Apply a nn.Module function to data in batches

maxmatical · November 24, 2019, 10:27pm

For example, I have data with features features in an n x m1 x m2 tensor, and a modelthat I’m using to transform the input features by putting it through the model



class model(nn.Module):
    def __init__(self):
        super(model, self).__init__()
        ...

    def forward(self, x):
        ...
        return x

model = model()

However due to the size of the data, I get a cuda out of memory error if I just do

new_features = model(features)

So I want to process the data in batches using a DataLoader, but what should I do after making the batch predictions to get the new_features as an n x m1 x m2 tensor?

ptrblck · November 25, 2019, 3:19am

The Data loading tutorial might be a good starter to familiarize yourself with the Dataset and DataLoader.
If you have already loaded all samples before, you could pass them to a TensorDataset (alternatively you could also write your own custom Dataset) and just wrap it in a DataLoader.
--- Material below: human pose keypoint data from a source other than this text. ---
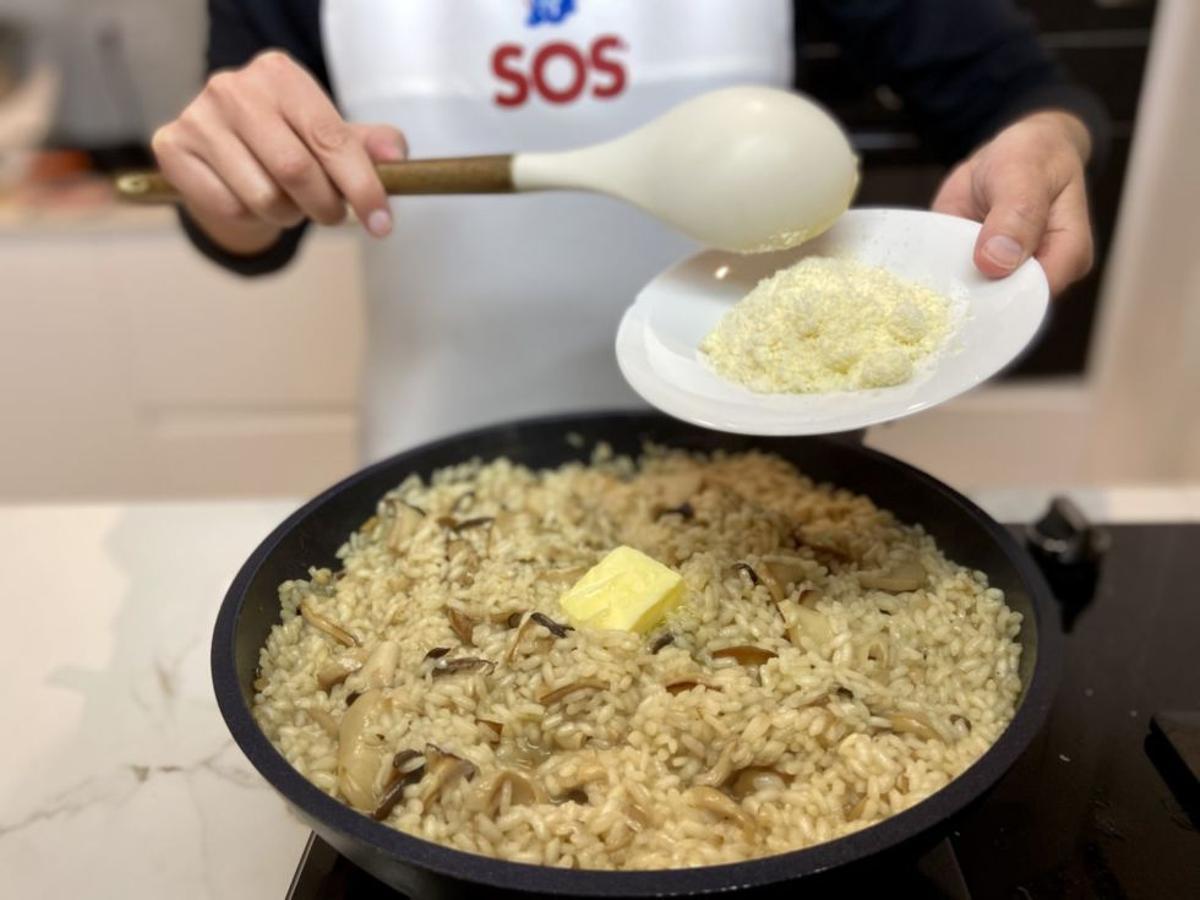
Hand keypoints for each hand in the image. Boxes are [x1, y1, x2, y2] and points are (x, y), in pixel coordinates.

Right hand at [152, 51, 405, 254]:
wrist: (225, 157)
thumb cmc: (289, 145)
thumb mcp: (333, 138)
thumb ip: (368, 146)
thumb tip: (396, 157)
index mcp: (280, 74)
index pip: (331, 137)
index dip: (362, 187)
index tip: (382, 224)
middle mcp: (234, 87)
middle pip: (296, 170)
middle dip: (326, 207)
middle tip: (332, 215)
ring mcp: (197, 115)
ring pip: (263, 196)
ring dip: (288, 214)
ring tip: (287, 201)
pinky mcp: (171, 146)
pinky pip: (230, 207)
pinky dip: (251, 217)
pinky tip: (251, 199)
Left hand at [932, 111, 1093, 296]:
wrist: (1009, 152)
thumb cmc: (1032, 157)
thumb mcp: (1023, 174)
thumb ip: (1016, 215)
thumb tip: (997, 263)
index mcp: (1067, 254)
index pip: (1037, 296)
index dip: (1005, 301)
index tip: (969, 295)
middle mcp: (1038, 273)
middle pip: (1006, 308)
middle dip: (973, 307)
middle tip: (936, 301)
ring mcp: (1004, 276)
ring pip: (977, 303)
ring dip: (950, 300)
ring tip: (923, 296)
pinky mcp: (976, 273)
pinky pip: (955, 288)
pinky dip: (936, 286)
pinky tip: (917, 286)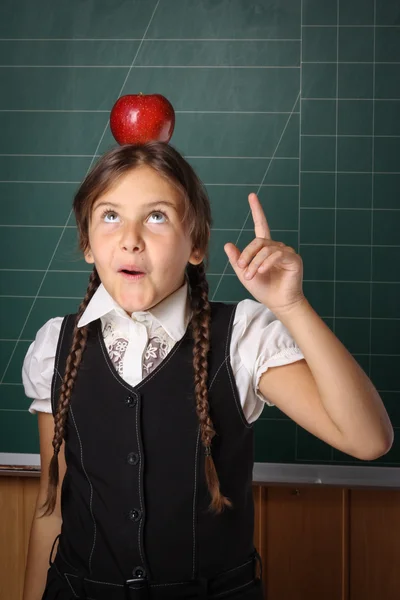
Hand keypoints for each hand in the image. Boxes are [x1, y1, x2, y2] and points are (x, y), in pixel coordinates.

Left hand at [224, 193, 304, 314]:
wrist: (278, 303)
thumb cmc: (264, 289)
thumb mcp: (244, 274)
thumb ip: (237, 260)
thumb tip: (228, 244)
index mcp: (265, 248)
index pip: (261, 225)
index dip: (257, 210)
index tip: (252, 196)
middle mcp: (276, 247)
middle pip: (258, 241)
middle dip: (247, 255)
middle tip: (242, 270)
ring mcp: (286, 252)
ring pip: (266, 249)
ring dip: (255, 262)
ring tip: (250, 275)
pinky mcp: (294, 259)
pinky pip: (277, 255)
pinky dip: (266, 262)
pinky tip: (262, 271)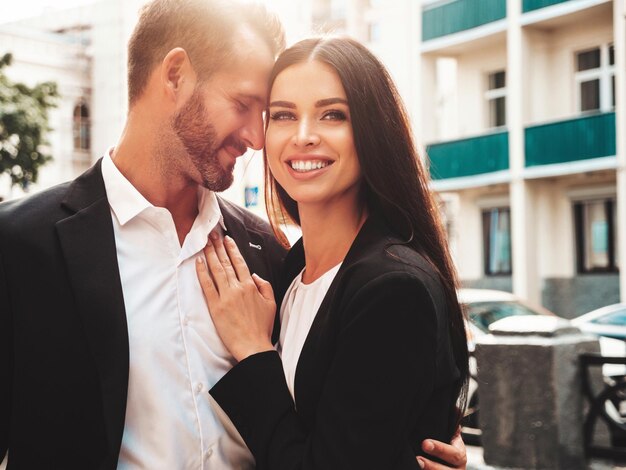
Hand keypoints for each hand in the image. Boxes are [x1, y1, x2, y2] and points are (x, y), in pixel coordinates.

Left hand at [196, 233, 275, 361]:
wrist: (253, 346)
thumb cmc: (262, 327)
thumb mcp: (271, 303)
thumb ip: (265, 286)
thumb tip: (254, 275)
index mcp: (251, 286)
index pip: (239, 263)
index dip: (232, 249)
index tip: (226, 239)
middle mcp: (238, 288)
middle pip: (226, 263)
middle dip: (218, 247)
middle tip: (212, 234)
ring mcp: (226, 296)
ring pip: (216, 270)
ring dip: (210, 255)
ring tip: (205, 243)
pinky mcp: (215, 306)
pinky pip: (207, 286)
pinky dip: (202, 273)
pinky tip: (198, 263)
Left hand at [416, 428, 466, 468]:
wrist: (446, 463)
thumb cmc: (447, 447)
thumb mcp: (451, 437)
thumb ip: (452, 424)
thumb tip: (454, 406)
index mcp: (459, 456)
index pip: (454, 454)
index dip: (440, 449)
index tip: (425, 443)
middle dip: (432, 466)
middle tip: (418, 460)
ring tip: (416, 465)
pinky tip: (413, 469)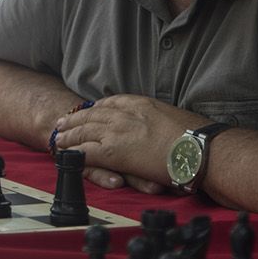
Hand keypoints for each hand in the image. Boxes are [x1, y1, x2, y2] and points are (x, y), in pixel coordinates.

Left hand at [51, 94, 202, 189]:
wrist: (200, 150)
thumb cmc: (196, 137)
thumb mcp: (174, 116)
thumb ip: (158, 117)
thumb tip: (161, 123)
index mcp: (140, 103)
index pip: (110, 102)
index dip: (95, 108)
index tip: (88, 111)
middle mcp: (125, 114)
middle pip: (91, 114)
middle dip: (75, 118)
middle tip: (62, 122)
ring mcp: (117, 132)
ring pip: (84, 131)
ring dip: (69, 135)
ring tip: (58, 138)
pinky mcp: (114, 152)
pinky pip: (86, 152)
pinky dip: (73, 154)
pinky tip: (66, 156)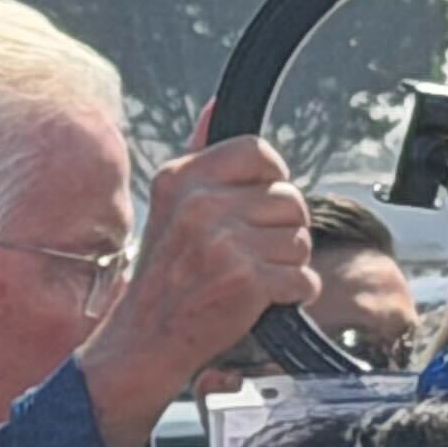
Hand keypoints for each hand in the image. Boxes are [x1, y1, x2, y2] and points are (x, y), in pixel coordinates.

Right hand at [77, 135, 316, 446]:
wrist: (142, 342)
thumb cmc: (165, 277)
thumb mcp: (170, 206)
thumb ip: (200, 154)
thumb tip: (219, 105)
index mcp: (182, 179)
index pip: (259, 152)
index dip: (270, 180)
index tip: (254, 207)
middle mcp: (200, 206)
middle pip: (290, 199)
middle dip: (279, 231)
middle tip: (244, 255)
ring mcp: (223, 243)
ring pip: (301, 240)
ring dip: (286, 265)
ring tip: (247, 276)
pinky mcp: (246, 281)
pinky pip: (304, 278)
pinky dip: (291, 294)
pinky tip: (258, 300)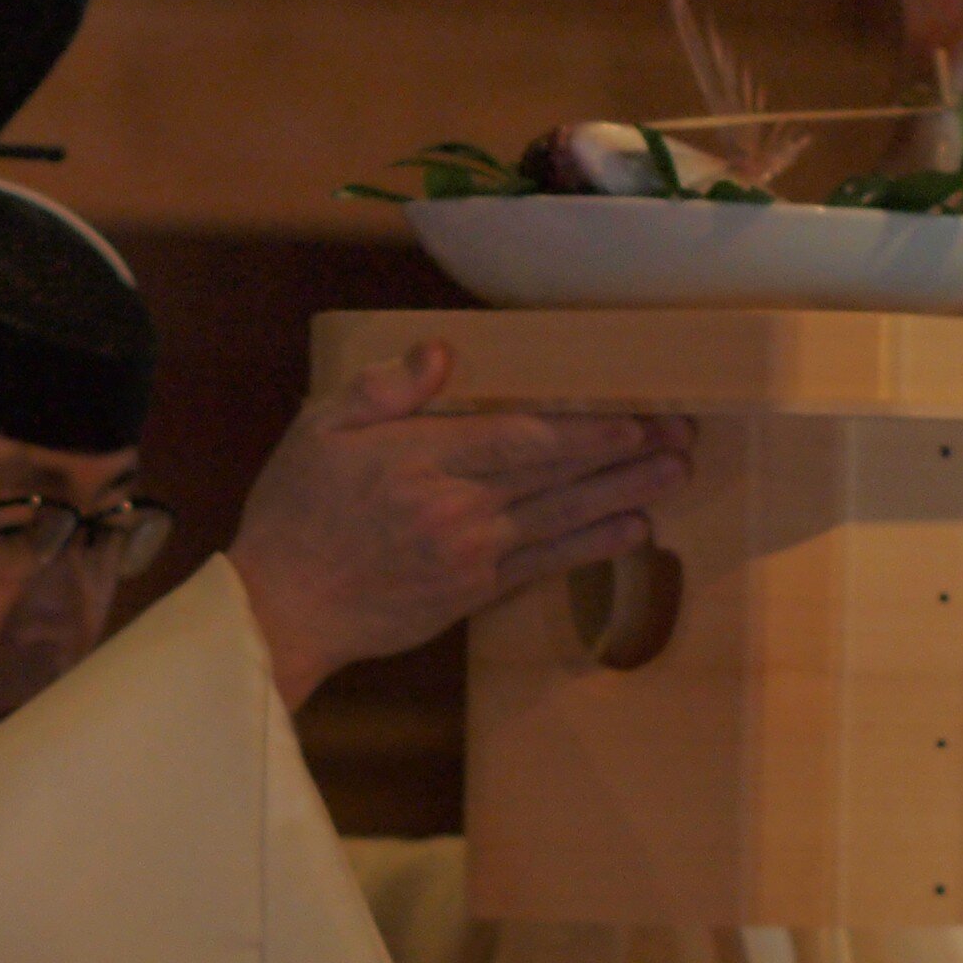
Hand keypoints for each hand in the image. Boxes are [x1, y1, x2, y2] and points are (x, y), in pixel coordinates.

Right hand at [227, 344, 690, 711]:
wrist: (281, 609)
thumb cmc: (295, 512)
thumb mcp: (320, 428)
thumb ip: (384, 389)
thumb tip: (442, 352)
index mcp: (422, 459)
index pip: (523, 439)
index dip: (586, 428)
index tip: (636, 413)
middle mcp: (458, 508)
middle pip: (558, 476)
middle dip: (625, 453)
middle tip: (681, 434)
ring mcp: (472, 555)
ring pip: (563, 518)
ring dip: (625, 495)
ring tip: (676, 474)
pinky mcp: (474, 593)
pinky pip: (547, 565)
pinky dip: (593, 546)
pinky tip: (634, 530)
maxmatical · November 25, 2019, 4:20pm

From the documentation, to create a TensorDataset I just need the x and y values, and pass that into the TensorDataset? Does it require the y values be in a one-hot encoded tensor (so n x n_classes) or can it be just an n x 1 tensor?

ptrblck · November 25, 2019, 4:50pm

The shape of the target depends on your use case.
TensorDataset will take whatever tensors you pass to it.

However, if you are dealing with a multi-class classification (and use e.g. nn.CrossEntropyLoss), your targets should be LongTensors containing the class indices.
For a model output of [batch_size, nb_classes], your targets would be [batch_size] with values in [0, nb_classes-1].